## EXCERPT PROVIDED
◆ ◆ ◆ ◆ ◆ ◆ ◆

Let’s apply this configMap and create the necessary deployment.

Create a new file called logstash-deployment.yml and add the following lines to it:

apiVersion: apps/v1beta1
kind: Deployment
metadata:
  name: logstash-deployment
  namespace: kube-system
spec:
  replicas: 1
  template:
    metadata:
      labels:
        app: logstash
    spec:
      containers:
      - name: logstash
        image: docker.elastic.co/logstash/logstash:6.3.0
        ports:
        - containerPort: 5044
        volumeMounts:
          - name: config-volume
            mountPath: /usr/share/logstash/config
          - name: logstash-pipeline-volume
            mountPath: /usr/share/logstash/pipeline
      volumes:
      - name: config-volume
        configMap:
          name: logstash-configmap
          items:
            - key: logstash.yml
              path: logstash.yml
      - name: logstash-pipeline-volume
        configMap:
          name: logstash-configmap
          items:
            - key: logstash.conf
              path: logstash.conf

The deployment uses the configMap we created earlier, the official Logstash image, and declares that it should be reached on port 5044. The last resource we need here is the Service that will make this pod reachable. Create a new file called logstash-service.yml and add the following lines to it:

kind: Service
apiVersion: v1
metadata:
  name: logstash-service
  namespace: kube-system
spec:
  selector:
    app: logstash
  ports:
  - protocol: TCP
    port: 5044
    targetPort: 5044

Installing Filebeat Agent

Filebeat is the agent that we are going to use to ship logs to Logstash. We are using a DaemonSet for this deployment. A DaemonSet ensures that an instance of the Pod is running each node in the cluster. To deploy Filebeat, we need to create a service account, a cluster role, and a cluster role binding the same way we did with Elasticsearch. We also need a configMap to hold the instructions that Filebeat would use to ship logs. I’ve combined all the required resources in one definition file that we’ll discuss:

apiVersion: v1
kind: ServiceAccount
metadata:
  name: filebeat
  namespace: kube-system
  labels:
    k8s-app: filebeat
---
apiVersion: rbac.authorization.k8s.io/v1beta1
kind: ClusterRole
metadata:
  name: filebeat
  labels:
    k8s-app: filebeat
rules:
- apiGroups: [""] # "" indicates the core API group
  resources:
  - namespaces
  - pods
  verbs:
  - get
  - watch
  - list
---
apiVersion: rbac.authorization.k8s.io/v1beta1
kind: ClusterRoleBinding
metadata:
  name: filebeat
subjects:
- kind: ServiceAccount
  name: filebeat
  namespace: kube-system
roleRef:
  kind: ClusterRole
  name: filebeat
  apiGroup: rbac.authorization.k8s.io
---
apiVersion: v1
kind: ConfigMap
metadata:
  name: filebeat-config
  namespace: kube-system
  labels:
    k8s-app: filebeat
data:
  filebeat.yml: |-
    filebeat.config:
      prospectors:
        # Mounted `filebeat-prospectors` configmap:
        path: ${path.config}/prospectors.d/*.yml
        # Reload prospectors configs as they change:
        reload.enabled: false
      modules:
        path: ${path.config}/modules.d/*.yml
        # Reload module configs as they change:
        reload.enabled: false
    output.logstash:
      hosts: ['logstash-service:5044']
---
apiVersion: v1
kind: ConfigMap
metadata:
  name: filebeat-prospectors
  namespace: kube-system
  labels:
    k8s-app: filebeat
data:
  kubernetes.yml: |-
    - type: docker
      containers.ids:
      - "*"

◆ ◆ ◆ ◆ ◆ ◆ ◆

## EXTRACTED INFORMATION
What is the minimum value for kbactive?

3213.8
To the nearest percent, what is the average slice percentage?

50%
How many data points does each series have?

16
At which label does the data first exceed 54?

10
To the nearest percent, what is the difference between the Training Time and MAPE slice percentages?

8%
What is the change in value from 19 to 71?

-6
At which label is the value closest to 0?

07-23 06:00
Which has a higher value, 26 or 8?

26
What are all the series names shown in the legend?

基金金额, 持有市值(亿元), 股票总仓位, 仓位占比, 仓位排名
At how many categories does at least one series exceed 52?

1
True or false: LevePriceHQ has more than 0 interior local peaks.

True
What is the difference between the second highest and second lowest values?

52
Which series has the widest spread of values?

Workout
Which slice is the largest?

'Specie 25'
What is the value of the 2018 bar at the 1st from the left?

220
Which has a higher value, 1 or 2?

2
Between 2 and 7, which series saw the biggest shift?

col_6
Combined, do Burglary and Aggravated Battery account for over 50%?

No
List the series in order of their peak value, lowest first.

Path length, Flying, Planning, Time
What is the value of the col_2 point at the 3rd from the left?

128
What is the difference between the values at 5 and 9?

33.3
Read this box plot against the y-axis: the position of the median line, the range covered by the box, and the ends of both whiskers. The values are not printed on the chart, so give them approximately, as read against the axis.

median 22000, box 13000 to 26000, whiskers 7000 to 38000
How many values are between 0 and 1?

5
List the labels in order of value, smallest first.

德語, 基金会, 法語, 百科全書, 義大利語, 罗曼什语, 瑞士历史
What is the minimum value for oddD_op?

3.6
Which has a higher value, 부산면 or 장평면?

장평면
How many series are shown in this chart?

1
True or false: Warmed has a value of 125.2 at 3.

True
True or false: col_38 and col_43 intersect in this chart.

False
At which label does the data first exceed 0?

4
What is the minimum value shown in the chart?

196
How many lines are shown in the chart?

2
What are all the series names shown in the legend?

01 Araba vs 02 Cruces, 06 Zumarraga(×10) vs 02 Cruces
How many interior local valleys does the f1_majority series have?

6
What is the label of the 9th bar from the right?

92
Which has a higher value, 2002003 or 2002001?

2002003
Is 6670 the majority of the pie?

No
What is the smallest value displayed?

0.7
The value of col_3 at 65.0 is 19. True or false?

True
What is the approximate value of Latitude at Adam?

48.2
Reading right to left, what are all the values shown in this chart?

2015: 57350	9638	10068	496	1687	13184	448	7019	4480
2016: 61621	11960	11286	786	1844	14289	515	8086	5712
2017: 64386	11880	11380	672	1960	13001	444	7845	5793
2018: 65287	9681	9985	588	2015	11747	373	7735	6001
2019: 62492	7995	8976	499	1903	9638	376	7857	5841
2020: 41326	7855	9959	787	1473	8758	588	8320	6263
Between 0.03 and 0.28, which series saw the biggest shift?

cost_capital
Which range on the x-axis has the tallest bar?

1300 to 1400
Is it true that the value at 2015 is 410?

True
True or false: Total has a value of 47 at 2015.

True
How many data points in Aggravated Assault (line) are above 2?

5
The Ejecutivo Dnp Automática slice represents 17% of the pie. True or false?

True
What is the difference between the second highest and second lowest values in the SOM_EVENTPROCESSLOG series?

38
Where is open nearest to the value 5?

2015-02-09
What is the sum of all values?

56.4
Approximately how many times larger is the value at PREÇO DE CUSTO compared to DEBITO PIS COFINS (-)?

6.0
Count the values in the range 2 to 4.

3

◆ ◆ ◆ ◆ ◆ ◆ ◆

## ACTIVITY
Pick up the Kubernetes guide on deploying Logstash and Filebeat from the point where it stops, and carry it forward.

## TASK OUTPUT
      processors:
        - add_kubernetes_metadata:
            in_cluster: true
---
apiVersion: extensions/v1beta1
kind: DaemonSet
metadata:
  name: filebeat
  namespace: kube-system
  labels:
    k8s-app: filebeat
spec:
  template:
    metadata:
      labels:
        k8s-app: filebeat
  
    spec:
      serviceAccountName: filebeat
      terminationGracePeriodSeconds: 30
      containers:
      - name: filebeat
        image: docker.elastic.co/beats/filebeat:6.8.4
        args: [
          "-c", "/etc/filebeat.yml",
          "-e",
        ]
        securityContext:
          runAsUser: 0
        volumeMounts:
        - name: config
          mountPath: /etc/filebeat.yml
          readOnly: true
          subPath: filebeat.yml
        - name: prospectors
          mountPath: /usr/share/filebeat/prospectors.d
          readOnly: true
        - name: data
          mountPath: /usr/share/filebeat/data
        - name: varlibdockercontainers
          mountPath: /var/lib/docker/containers
          readOnly: true
      volumes:
      - name: config
        configMap:
          defaultMode: 0600
          name: filebeat-config
      - name: varlibdockercontainers
        hostPath:
          path: /var/lib/docker/containers
      - name: prospectors
        configMap:
          defaultMode: 0600
          name: filebeat-prospectors
      - name: data
        emptyDir: {}

Quite a long file but it’s easier than it looks. Again, we’ll discuss the important parts:

Lines 1-36: We create the necessary service account, cluster role and cluster role binding with read-only access to the resources of interest (pods and namespaces).

Lines 57,58: in the configMap that holds the Filebeat configuration, we specify that it needs to ship the log data to Logstash. We’re specifying the Service short URL since both resources live in the same namespace.

Lines 119-121: Among the mounted filesystems that Filebeat will have access to, we are specifying /var/lib/docker/containers. Notice that the volume type of this path is hostPath (line 120), which means that Filebeat will have access to this path on the node rather than the container. Kubernetes uses this path on the node to write data about the containers, additionally, any STDOUT or STDERR coming from the containers running on the node is directed to this path in JSON format (the standard output and standard error data is still viewable through the kubectl logs command, but a copy is kept at that path).

Apply the above definition file to the cluster. Now the last part remaining in the stack is the visualization window, Kibana. Let’s deploy it.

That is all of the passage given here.